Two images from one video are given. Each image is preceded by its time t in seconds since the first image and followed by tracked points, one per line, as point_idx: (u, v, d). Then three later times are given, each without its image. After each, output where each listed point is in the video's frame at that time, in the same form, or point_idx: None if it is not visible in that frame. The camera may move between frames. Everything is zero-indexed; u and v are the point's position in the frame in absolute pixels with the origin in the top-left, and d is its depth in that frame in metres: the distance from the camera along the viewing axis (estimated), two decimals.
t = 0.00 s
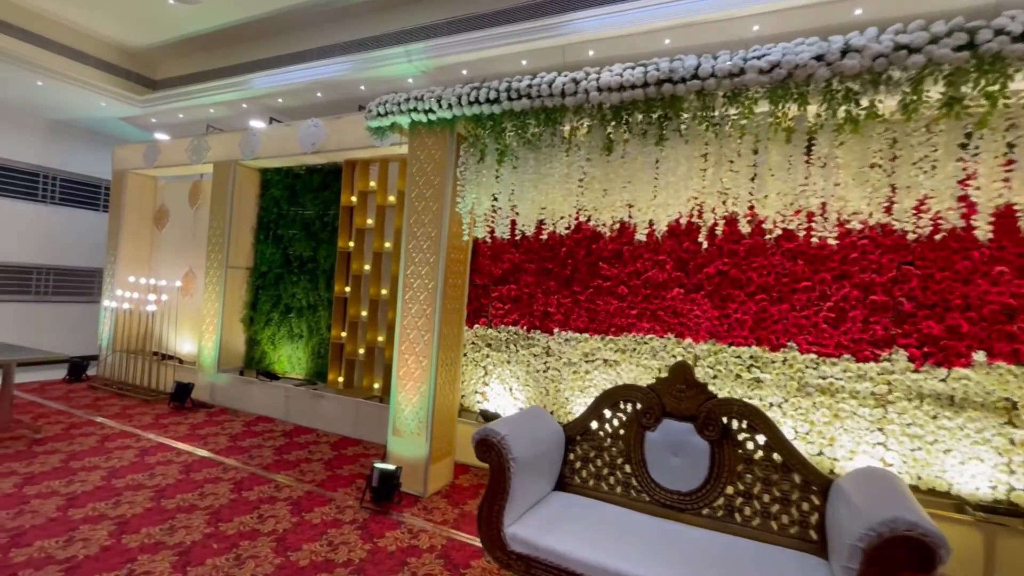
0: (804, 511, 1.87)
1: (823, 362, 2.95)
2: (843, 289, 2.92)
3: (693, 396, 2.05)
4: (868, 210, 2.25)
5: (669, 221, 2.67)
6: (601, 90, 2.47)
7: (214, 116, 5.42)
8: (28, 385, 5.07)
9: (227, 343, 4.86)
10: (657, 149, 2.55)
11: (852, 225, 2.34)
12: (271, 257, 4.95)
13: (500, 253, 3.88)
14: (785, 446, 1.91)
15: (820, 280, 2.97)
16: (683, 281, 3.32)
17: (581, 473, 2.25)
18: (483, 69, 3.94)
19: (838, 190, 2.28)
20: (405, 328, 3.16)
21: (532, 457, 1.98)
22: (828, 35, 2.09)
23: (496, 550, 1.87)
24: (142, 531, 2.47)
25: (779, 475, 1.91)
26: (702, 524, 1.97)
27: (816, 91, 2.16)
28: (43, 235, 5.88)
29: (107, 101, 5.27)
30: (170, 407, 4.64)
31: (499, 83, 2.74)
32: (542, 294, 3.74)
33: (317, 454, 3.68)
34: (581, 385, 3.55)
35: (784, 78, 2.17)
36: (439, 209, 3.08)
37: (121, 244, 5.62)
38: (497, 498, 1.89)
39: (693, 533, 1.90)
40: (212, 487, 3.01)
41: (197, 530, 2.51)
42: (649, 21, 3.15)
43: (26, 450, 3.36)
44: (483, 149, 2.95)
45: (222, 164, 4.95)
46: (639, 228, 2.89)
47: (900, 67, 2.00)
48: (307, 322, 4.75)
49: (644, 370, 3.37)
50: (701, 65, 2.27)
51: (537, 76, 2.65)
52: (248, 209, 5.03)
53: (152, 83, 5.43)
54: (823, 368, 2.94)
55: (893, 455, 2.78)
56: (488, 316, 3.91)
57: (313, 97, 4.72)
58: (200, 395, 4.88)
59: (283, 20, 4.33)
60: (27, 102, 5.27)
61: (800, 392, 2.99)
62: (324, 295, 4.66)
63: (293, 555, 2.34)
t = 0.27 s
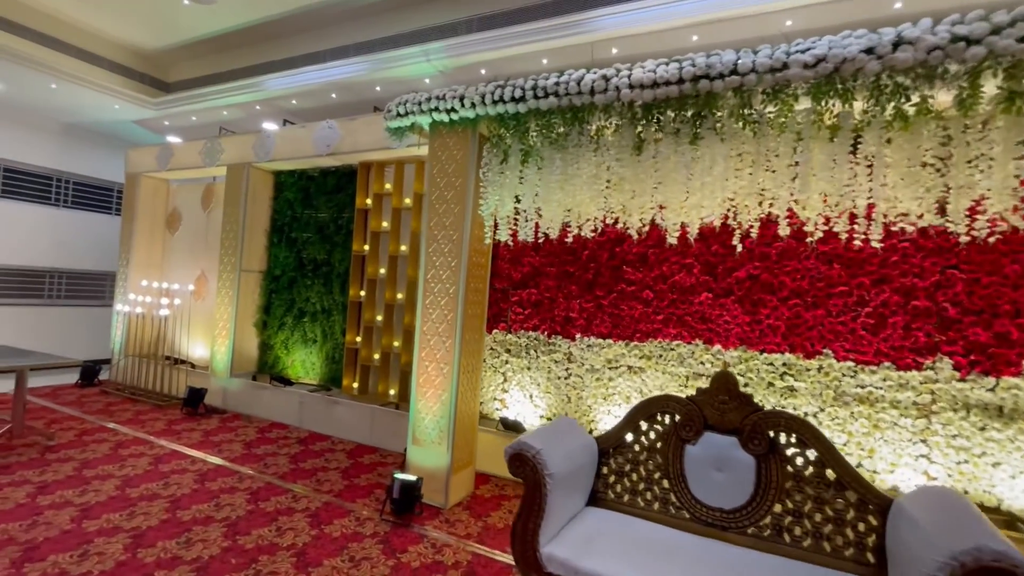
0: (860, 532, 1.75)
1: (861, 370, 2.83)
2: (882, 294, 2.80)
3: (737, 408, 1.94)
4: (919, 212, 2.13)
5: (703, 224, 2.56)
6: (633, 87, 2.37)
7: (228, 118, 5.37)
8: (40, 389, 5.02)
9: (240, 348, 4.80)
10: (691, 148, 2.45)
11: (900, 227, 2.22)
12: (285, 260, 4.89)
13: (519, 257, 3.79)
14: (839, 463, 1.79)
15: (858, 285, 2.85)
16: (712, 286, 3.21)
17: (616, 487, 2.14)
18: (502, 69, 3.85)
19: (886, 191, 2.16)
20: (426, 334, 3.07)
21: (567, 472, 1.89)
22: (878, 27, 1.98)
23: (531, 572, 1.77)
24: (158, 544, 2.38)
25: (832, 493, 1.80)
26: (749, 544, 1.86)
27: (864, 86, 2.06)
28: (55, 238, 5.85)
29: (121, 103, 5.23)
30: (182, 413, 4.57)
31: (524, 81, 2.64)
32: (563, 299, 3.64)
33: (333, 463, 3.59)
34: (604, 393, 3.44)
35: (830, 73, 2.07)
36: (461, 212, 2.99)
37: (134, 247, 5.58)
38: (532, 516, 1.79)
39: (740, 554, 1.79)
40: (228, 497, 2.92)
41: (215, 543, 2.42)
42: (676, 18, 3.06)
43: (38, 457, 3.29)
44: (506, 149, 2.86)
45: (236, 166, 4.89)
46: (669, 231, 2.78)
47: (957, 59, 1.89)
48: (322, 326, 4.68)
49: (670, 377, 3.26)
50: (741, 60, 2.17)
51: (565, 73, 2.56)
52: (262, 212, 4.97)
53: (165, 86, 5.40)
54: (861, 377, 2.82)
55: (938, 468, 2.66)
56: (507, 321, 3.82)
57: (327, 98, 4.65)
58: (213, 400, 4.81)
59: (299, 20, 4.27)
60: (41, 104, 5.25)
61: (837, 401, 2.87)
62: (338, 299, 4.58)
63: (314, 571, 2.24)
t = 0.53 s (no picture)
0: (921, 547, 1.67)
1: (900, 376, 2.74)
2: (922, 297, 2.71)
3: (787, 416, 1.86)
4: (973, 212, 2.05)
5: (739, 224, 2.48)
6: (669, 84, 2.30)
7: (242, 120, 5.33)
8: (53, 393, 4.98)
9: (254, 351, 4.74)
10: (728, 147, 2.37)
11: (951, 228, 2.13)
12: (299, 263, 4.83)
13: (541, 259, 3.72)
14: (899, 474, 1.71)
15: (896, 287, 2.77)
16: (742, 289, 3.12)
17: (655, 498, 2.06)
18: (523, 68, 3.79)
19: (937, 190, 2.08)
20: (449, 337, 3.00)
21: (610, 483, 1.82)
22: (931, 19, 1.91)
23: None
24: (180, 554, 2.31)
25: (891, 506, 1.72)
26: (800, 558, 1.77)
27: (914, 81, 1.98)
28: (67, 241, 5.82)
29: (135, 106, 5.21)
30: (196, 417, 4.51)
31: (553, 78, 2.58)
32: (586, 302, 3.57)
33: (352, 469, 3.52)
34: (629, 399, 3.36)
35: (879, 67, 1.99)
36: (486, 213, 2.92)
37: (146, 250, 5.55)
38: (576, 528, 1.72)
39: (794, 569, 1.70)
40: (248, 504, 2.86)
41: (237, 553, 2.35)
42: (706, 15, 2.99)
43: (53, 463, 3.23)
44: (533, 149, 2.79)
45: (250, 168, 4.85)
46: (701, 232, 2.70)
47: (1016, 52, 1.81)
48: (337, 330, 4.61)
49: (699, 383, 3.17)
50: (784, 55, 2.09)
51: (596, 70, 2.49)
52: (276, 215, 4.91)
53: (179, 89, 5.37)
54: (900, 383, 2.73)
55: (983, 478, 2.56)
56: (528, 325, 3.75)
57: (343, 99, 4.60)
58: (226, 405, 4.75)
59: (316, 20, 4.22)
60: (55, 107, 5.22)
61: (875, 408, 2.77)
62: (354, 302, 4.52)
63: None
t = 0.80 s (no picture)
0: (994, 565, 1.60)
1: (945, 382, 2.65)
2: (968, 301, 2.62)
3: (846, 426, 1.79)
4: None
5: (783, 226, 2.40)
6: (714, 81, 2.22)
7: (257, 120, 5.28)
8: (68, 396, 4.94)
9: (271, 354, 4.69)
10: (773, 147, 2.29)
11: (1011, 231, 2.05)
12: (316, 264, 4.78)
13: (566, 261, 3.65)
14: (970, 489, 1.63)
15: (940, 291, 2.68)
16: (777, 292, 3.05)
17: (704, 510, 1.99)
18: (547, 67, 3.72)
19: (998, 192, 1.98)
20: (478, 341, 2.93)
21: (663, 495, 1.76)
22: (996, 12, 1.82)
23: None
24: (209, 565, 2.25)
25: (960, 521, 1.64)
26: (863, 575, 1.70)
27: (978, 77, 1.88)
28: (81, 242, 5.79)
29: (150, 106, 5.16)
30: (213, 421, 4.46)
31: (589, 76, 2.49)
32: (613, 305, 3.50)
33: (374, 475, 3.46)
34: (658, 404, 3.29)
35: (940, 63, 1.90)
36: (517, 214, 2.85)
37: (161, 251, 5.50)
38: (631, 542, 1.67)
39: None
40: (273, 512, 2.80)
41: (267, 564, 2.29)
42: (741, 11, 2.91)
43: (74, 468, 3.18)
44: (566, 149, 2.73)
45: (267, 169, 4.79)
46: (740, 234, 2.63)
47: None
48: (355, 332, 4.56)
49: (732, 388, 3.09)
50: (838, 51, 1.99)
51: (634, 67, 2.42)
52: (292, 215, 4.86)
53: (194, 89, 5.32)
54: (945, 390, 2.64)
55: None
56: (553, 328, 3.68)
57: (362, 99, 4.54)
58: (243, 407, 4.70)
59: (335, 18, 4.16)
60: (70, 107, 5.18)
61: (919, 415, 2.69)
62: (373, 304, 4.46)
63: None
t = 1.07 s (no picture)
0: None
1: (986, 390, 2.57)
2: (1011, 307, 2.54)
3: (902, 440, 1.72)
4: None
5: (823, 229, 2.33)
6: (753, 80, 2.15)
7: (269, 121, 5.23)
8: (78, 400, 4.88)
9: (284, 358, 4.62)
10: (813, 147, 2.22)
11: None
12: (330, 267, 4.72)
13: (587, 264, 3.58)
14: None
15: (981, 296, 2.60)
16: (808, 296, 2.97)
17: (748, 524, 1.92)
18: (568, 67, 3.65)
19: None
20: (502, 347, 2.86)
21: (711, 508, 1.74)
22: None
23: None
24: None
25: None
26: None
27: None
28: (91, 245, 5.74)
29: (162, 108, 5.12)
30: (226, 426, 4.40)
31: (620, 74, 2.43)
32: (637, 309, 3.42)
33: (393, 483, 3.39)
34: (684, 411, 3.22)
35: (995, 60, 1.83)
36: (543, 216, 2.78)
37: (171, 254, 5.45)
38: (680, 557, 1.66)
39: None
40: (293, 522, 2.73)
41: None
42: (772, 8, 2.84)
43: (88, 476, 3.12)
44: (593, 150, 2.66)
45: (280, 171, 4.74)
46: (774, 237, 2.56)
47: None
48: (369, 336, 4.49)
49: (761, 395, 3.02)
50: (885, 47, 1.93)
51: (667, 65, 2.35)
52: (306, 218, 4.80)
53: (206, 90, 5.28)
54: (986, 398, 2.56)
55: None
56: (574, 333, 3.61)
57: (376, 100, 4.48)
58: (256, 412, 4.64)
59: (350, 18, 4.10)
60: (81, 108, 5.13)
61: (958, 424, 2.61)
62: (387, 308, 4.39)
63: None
--
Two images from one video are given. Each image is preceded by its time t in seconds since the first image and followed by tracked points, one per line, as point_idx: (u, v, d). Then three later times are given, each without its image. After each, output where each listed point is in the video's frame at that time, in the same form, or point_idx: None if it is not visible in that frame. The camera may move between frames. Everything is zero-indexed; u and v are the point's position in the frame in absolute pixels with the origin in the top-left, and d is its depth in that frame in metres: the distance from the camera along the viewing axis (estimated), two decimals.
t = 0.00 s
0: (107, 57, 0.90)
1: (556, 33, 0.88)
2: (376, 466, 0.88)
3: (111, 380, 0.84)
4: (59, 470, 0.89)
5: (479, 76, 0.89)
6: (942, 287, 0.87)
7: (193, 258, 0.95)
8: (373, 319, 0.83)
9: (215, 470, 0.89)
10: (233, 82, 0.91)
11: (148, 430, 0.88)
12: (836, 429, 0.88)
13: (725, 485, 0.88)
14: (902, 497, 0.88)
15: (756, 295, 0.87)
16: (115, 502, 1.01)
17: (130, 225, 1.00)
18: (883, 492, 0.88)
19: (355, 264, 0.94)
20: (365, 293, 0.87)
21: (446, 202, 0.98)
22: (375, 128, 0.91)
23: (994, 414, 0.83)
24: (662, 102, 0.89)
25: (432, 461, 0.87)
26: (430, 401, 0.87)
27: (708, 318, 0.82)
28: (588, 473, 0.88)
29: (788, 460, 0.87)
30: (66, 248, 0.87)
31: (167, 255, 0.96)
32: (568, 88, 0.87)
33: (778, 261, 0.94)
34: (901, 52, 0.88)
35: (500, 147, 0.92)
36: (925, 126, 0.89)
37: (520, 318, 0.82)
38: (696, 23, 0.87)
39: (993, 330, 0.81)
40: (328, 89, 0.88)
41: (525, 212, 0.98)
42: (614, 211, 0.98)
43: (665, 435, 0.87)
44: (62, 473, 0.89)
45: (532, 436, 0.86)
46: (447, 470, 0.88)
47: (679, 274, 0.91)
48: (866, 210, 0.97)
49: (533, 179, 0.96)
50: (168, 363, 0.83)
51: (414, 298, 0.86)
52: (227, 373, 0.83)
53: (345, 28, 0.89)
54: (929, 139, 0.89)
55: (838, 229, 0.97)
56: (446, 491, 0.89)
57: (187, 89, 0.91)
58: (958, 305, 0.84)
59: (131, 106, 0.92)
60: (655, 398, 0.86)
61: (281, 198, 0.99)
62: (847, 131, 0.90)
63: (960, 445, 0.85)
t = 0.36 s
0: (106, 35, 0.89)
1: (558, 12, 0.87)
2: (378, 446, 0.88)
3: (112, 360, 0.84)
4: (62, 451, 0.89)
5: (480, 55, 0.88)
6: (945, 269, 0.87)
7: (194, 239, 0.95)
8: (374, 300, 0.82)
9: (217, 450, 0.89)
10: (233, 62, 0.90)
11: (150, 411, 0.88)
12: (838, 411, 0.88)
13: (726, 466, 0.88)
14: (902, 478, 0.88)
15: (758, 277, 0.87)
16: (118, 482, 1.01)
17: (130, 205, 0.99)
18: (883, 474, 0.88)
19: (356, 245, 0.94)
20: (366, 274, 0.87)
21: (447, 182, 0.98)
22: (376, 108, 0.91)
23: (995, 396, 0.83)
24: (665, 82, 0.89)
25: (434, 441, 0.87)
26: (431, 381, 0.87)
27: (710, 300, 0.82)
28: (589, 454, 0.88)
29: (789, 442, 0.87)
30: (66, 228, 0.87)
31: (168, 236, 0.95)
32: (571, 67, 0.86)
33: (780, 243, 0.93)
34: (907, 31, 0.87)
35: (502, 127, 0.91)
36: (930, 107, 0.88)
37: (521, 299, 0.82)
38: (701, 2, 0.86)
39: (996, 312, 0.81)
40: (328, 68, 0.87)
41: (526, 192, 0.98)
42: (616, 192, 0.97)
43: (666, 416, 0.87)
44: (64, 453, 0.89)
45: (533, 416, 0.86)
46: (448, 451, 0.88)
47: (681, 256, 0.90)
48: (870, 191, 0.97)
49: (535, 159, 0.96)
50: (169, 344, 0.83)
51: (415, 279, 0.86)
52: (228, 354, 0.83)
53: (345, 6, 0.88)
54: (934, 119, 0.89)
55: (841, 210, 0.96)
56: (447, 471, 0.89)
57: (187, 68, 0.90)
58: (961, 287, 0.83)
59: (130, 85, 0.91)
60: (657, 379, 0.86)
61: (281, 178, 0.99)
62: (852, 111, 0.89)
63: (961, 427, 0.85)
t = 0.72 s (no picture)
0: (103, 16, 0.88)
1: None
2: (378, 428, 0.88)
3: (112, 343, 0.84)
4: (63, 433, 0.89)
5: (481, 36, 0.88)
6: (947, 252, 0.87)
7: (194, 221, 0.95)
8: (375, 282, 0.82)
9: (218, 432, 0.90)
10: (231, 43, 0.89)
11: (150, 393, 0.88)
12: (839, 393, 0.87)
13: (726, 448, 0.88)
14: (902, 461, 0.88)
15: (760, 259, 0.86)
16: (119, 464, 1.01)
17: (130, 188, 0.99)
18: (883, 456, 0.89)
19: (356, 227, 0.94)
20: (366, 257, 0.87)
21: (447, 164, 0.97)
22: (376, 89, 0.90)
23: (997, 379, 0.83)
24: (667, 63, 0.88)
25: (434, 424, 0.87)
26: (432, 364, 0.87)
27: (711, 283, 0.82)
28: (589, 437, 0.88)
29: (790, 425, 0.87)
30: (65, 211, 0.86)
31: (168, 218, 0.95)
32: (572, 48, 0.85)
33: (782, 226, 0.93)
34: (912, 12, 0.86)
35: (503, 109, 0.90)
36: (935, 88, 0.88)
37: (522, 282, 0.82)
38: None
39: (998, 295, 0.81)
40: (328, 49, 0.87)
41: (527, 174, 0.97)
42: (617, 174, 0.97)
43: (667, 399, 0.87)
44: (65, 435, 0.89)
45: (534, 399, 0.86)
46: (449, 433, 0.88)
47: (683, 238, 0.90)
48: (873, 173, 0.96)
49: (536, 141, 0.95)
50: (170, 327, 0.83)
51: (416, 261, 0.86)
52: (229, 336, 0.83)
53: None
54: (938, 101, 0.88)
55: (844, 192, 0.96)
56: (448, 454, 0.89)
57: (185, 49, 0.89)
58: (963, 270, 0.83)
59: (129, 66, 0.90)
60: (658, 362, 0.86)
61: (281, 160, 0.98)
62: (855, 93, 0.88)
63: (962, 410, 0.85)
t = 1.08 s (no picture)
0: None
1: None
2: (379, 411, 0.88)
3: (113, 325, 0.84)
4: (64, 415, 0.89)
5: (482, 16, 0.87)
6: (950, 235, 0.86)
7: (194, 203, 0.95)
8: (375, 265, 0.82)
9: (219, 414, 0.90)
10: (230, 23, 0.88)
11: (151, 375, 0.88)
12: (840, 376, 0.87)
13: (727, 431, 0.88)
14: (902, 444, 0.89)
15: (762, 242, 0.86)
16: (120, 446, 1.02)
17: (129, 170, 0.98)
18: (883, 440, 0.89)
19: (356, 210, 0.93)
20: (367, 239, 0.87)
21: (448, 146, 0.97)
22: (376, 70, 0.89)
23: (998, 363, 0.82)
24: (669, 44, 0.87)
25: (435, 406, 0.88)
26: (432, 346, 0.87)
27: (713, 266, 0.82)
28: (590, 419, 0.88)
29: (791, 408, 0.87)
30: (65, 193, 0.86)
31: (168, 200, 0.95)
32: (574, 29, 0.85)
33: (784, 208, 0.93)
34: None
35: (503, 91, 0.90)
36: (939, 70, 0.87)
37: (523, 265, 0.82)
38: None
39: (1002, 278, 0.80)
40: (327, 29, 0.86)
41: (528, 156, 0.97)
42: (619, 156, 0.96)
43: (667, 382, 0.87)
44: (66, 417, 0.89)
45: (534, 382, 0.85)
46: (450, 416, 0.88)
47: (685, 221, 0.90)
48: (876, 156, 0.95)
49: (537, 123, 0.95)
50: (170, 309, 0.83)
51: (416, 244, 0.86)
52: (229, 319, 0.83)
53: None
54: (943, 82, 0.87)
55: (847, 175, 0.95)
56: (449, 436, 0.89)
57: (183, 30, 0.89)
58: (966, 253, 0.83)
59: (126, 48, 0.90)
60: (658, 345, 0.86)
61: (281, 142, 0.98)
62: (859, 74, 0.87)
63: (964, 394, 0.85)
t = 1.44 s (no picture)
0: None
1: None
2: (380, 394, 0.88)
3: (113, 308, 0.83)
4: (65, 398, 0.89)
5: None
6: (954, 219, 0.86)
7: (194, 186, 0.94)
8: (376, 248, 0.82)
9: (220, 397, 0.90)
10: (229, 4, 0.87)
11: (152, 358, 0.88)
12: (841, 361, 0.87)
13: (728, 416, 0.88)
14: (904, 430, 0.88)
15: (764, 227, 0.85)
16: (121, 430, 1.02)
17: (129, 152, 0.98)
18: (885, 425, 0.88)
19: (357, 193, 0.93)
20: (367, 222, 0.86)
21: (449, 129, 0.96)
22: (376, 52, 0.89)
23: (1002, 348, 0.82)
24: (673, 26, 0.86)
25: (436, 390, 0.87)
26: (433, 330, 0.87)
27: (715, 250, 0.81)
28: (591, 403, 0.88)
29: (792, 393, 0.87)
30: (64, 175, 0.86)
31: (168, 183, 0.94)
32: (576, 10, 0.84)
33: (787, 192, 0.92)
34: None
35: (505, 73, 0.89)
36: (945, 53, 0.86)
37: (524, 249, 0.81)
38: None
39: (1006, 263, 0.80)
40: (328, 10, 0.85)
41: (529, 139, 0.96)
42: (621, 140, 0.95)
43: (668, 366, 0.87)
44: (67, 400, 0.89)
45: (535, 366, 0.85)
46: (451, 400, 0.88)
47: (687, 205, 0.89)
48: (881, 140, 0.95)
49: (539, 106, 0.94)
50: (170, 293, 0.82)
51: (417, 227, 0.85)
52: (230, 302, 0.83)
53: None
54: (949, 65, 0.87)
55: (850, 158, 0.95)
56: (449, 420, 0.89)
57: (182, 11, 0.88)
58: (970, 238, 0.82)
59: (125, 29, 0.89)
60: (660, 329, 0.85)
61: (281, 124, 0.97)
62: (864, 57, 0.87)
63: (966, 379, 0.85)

# Problem requirements
From the line holding "27: (816, 91, 2.16)" to the line holding "35: (830, 73, 2.07)", both included, retype the entries above exactly and drop the pictures.

# Finished exercise
27: (816, 91, 2.16)
28: (43, 235, 5.88)
29: (107, 101, 5.27)
30: (170, 407, 4.64)
31: (499, 83, 2.74)
32: (542, 294, 3.74)
33: (317, 454, 3.68)
34: (581, 385, 3.55)
35: (784, 78, 2.17)
36: (439, 209, 3.08)
37: (121, 244, 5.62)
38: (497, 498, 1.89)
39: (693, 533, 1.90)
40: (212, 487, 3.01)
41: (197, 530, 2.51)
42: (649, 21, 3.15)
43: (26, 450, 3.36)
44: (483, 149, 2.95)
45: (222, 164, 4.95)
46: (639, 228, 2.89)
47: (900, 67, 2.00)
48: (307, 322, 4.75)
49: (644, 370, 3.37)
50: (701, 65, 2.27)
51: (537, 76, 2.65)
52: (248, 209, 5.03)
53: (152, 83, 5.43)
54: (823, 368, 2.94)
55: (893, 455, 2.78)
56: (488, 316, 3.91)
57: (313, 97, 4.72)
58: (200, 395, 4.88)
59: (283, 20, 4.33)
60: (27, 102, 5.27)
61: (800, 392, 2.99)
62: (324, 295, 4.66)
63: (293, 555, 2.34)
t = 0.27 s
0: (860, 532, 1.75)
1: (861, 370, 2.83)
2: (882, 294, 2.80)
3: (737, 408, 1.94)
4: (919, 212, 2.13)
5: (703, 224, 2.56)
6: (633, 87, 2.37)
7: (228, 118, 5.37)
8: (40, 389, 5.02)
9: (240, 348, 4.80)
10: (691, 148, 2.45)
11: (900, 227, 2.22)
12: (285, 260, 4.89)
13: (519, 257, 3.79)
14: (839, 463, 1.79)
15: (858, 285, 2.85)
16: (712, 286, 3.21)
17: (616, 487, 2.14)
18: (502, 69, 3.85)
19: (886, 191, 2.16)
20: (426, 334, 3.07)
21: (567, 472, 1.89)
22: (878, 27, 1.98)
23: (531, 572, 1.77)
24: (158, 544, 2.38)
25: (832, 493, 1.80)
26: (749, 544, 1.86)
27: (864, 86, 2.06)
28: (55, 238, 5.85)
29: (121, 103, 5.23)
30: (182, 413, 4.57)
31: (524, 81, 2.64)
32: (563, 299, 3.64)
33: (333, 463, 3.59)
34: (604, 393, 3.44)
35: (830, 73, 2.07)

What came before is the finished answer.